Bu sırada camiye Hz. Said girdi. Vali, büyük sahabiyi hürmetle karşılayarak yanı başına oturttu. Daha sonra Kûfelilerden bir adam içeri girerek çirkin sözler söylemeye başladı. Ne olduğunu anlamayan Hz. Said, valiye:
“Yâ Mugîre, bu adam kimin aleyhinde konuşuyor?” deyince, Mugîre:
“Hz. Ali’nin.” dedi. Bu sözü duyan Hz. Said çok üzüldü. Yanında oturan valiye çıkıştı:
“Mugîre, Mugîre! Resûlullah’ın (a.s.m.) Ashâbına senin yanında hakaret ediliyor, kötüleniyor da, sen mâni olmayıp susuyorsun!” dedikten sonra şunları söyledi: “Ben size Resûl-i Ekrem’den şu kulaklarımla işittiğim ve kalbimle anladığım bir hadisi nakledeyim. Resûl-i Ekrem şöyle buyurdu: EbûBekir cennette, Ömer cennette, Osman cennette, Ali cennette, Talha cennette, Zübeyr cennette, Sa’d bin Ebî Vakkas cennettedir.’ Bunların dokuzuncusunu da söylemek gerekseydi, onu da sayardım.”

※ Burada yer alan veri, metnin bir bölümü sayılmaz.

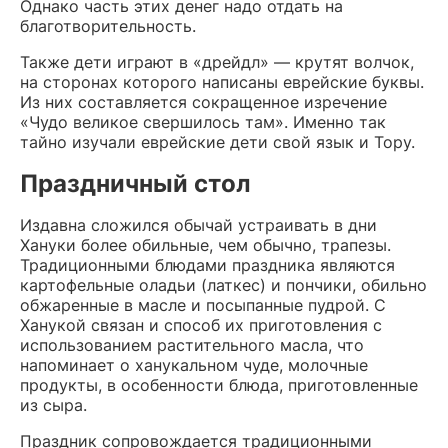
Однако часть этих денег надо отдать на
благотворительность.
Также дети играют в «дрейдл» — крутят волчок,
на сторонах которого написаны еврейские буквы.
Из них составляется сокращенное изречение
«Чудо великое свершилось там». Именно так
тайно изучали еврейские дети свой язык и Тору.
Праздничный стол
Издавна сложился обычай устраивать в дни
Хануки более обильные, чем обычно, трапезы.
Традиционными блюдами праздника являются
картофельные оладьи (латкес) и пончики, обильно
обжаренные в масле и посыпанные пудрой. С
Ханукой связан и способ их приготовления с
использованием растительного масла, что
напоминает о ханукальном чуде, молочные
продукты, в особенности блюда, приготовленные
из сыра.
Праздник сопровождается традиционными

Ertesi gün halk Hz. Said’in etrafını alarak yemin verdiler ve ismini söylemediği zatın kim olduğunu ısrarla öğrenmek istediler. Hz. Said onların ısrarlarına dayanamayarak:
“Madem Allah adına yemin veriyorsunuz, öyleyse size söyleyeyim: Dokuzuncusu benim!”

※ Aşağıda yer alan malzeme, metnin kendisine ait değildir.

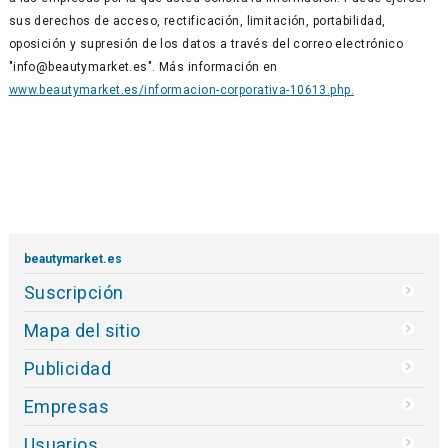
sus derechos de acceso, rectificación, limitación, portabilidad,
oposición y supresión de los datos a través del correo electrónico
"info@beautymarket.es". Más información en
www.beautymarket.es/informacion-corporativa-10613.php.
beautymarket.es
Suscripción
Mapa del sitio
Publicidad
Empresas
Usuarios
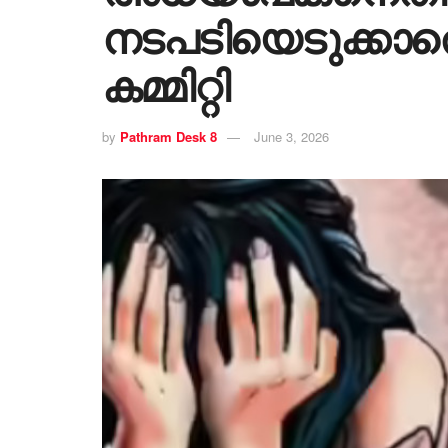
നടപടിയെടുക്കാ
കമ്മിറ്റി
by
Pathram Desk 8
June 3, 2026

Daha sonra cümlesine şunları söyleyerek devam etmiştir:
“Bir kişinin Resûlullah ile birlikte yaşayıp cihatta yüzünün tozlanması, sizden herhangi birinizin Nuh (a.s.) kadar yaşasa bile, bu müddet içerisindeki hayırlı amellerinin hepsinden hayırlıdır.”
VEFATI
Said b. Zeyd hayatının son dönemlerini Medine yakınında bulunan Akik vadisindeki evinde ziraatla uğraşarak geçirmiştir. (670) veya (671) yılında yaklaşık 50 51 yaşlarında vefat etmiştir. Cenaze işlemleri ile komşusu Sa‘d b. Ebu Vakkas ilgilendi. Cenaze namazını Abdullah b. Ömer’in kıldırmasından sonra Medine’ye götürülerek Cennetü’l-bakİ kabristanlığına defnedildi.